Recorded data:
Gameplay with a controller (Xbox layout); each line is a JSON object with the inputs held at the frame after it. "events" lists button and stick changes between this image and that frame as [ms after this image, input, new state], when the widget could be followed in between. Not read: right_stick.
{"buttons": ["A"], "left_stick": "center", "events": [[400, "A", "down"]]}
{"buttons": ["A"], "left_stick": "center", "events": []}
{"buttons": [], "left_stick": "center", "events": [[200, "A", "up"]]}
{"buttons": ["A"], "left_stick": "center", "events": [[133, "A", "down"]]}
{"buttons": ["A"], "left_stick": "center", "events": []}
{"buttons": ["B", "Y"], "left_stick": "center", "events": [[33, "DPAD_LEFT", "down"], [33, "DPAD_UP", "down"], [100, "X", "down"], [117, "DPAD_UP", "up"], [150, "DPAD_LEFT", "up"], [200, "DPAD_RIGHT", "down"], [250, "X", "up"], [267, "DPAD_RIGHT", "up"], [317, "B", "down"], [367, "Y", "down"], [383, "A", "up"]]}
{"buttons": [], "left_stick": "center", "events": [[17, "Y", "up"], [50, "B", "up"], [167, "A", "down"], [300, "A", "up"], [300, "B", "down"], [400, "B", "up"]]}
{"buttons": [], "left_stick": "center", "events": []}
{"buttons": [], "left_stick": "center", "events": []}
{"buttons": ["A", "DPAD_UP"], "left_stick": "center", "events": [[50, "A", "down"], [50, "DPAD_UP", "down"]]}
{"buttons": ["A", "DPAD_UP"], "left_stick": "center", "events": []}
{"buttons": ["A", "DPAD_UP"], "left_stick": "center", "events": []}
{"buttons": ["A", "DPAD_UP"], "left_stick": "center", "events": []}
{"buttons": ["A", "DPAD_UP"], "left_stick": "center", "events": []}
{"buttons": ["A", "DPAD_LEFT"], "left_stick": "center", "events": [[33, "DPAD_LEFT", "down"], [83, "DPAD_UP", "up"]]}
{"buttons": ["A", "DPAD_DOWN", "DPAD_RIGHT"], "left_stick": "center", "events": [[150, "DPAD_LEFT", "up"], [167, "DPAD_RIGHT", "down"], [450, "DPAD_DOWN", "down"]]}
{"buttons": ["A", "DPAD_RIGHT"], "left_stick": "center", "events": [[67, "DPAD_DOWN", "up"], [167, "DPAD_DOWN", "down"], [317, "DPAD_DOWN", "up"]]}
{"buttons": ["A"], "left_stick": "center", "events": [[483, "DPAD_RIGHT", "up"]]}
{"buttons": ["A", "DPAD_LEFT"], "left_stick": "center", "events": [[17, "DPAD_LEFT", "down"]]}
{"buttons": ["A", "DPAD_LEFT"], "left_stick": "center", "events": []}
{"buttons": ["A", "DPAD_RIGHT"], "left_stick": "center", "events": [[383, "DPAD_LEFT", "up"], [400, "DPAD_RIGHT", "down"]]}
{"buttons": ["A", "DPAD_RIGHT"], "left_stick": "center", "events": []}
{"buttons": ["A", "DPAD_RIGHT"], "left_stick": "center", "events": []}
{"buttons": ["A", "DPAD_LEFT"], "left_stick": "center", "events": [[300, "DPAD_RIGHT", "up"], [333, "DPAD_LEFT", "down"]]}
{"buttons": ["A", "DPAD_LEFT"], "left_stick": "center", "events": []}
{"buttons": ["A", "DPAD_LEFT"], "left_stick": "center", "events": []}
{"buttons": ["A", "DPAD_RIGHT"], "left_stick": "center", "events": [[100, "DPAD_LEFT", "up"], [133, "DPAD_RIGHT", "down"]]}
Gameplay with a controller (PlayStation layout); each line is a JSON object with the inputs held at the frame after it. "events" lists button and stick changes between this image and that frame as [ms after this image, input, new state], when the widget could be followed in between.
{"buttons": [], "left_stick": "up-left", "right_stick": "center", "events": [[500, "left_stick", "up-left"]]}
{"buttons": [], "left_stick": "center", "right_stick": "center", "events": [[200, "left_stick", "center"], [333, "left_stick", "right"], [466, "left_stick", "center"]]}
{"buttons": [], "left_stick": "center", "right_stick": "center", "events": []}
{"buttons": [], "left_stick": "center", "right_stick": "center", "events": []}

▶ **ACTIVITY**
Exact repetition of every record is required.

▶ **SOLUTION TO THIS TASK**
Gameplay with a controller (Xbox layout); each line is a JSON object with the inputs held at the frame after it. "events" lists button and stick changes between this image and that frame as [ms after this image, input, new state], when the widget could be followed in between. Not read: right_stick.
{"buttons": ["A"], "left_stick": "center", "events": [[400, "A", "down"]]}
{"buttons": ["A"], "left_stick": "center", "events": []}
{"buttons": [], "left_stick": "center", "events": [[200, "A", "up"]]}
{"buttons": ["A"], "left_stick": "center", "events": [[133, "A", "down"]]}
{"buttons": ["A"], "left_stick": "center", "events": []}
{"buttons": ["B", "Y"], "left_stick": "center", "events": [[33, "DPAD_LEFT", "down"], [33, "DPAD_UP", "down"], [100, "X", "down"], [117, "DPAD_UP", "up"], [150, "DPAD_LEFT", "up"], [200, "DPAD_RIGHT", "down"], [250, "X", "up"], [267, "DPAD_RIGHT", "up"], [317, "B", "down"], [367, "Y", "down"], [383, "A", "up"]]}
{"buttons": [], "left_stick": "center", "events": [[17, "Y", "up"], [50, "B", "up"], [167, "A", "down"], [300, "A", "up"], [300, "B", "down"], [400, "B", "up"]]}
{"buttons": [], "left_stick": "center", "events": []}
{"buttons": [], "left_stick": "center", "events": []}
{"buttons": ["A", "DPAD_UP"], "left_stick": "center", "events": [[50, "A", "down"], [50, "DPAD_UP", "down"]]}
{"buttons": ["A", "DPAD_UP"], "left_stick": "center", "events": []}
{"buttons": ["A", "DPAD_UP"], "left_stick": "center", "events": []}
{"buttons": ["A", "DPAD_UP"], "left_stick": "center", "events": []}
{"buttons": ["A", "DPAD_UP"], "left_stick": "center", "events": []}
{"buttons": ["A", "DPAD_LEFT"], "left_stick": "center", "events": [[33, "DPAD_LEFT", "down"], [83, "DPAD_UP", "up"]]}
{"buttons": ["A", "DPAD_DOWN", "DPAD_RIGHT"], "left_stick": "center", "events": [[150, "DPAD_LEFT", "up"], [167, "DPAD_RIGHT", "down"], [450, "DPAD_DOWN", "down"]]}
{"buttons": ["A", "DPAD_RIGHT"], "left_stick": "center", "events": [[67, "DPAD_DOWN", "up"], [167, "DPAD_DOWN", "down"], [317, "DPAD_DOWN", "up"]]}
{"buttons": ["A"], "left_stick": "center", "events": [[483, "DPAD_RIGHT", "up"]]}
{"buttons": ["A", "DPAD_LEFT"], "left_stick": "center", "events": [[17, "DPAD_LEFT", "down"]]}
{"buttons": ["A", "DPAD_LEFT"], "left_stick": "center", "events": []}
{"buttons": ["A", "DPAD_RIGHT"], "left_stick": "center", "events": [[383, "DPAD_LEFT", "up"], [400, "DPAD_RIGHT", "down"]]}
{"buttons": ["A", "DPAD_RIGHT"], "left_stick": "center", "events": []}
{"buttons": ["A", "DPAD_RIGHT"], "left_stick": "center", "events": []}
{"buttons": ["A", "DPAD_LEFT"], "left_stick": "center", "events": [[300, "DPAD_RIGHT", "up"], [333, "DPAD_LEFT", "down"]]}
{"buttons": ["A", "DPAD_LEFT"], "left_stick": "center", "events": []}
{"buttons": ["A", "DPAD_LEFT"], "left_stick": "center", "events": []}
{"buttons": ["A", "DPAD_RIGHT"], "left_stick": "center", "events": [[100, "DPAD_LEFT", "up"], [133, "DPAD_RIGHT", "down"]]}
Gameplay with a controller (PlayStation layout); each line is a JSON object with the inputs held at the frame after it. "events" lists button and stick changes between this image and that frame as [ms after this image, input, new state], when the widget could be followed in between.
{"buttons": [], "left_stick": "up-left", "right_stick": "center", "events": [[500, "left_stick", "up-left"]]}
{"buttons": [], "left_stick": "center", "right_stick": "center", "events": [[200, "left_stick", "center"], [333, "left_stick", "right"], [466, "left_stick", "center"]]}
{"buttons": [], "left_stick": "center", "right_stick": "center", "events": []}
{"buttons": [], "left_stick": "center", "right_stick": "center", "events": []}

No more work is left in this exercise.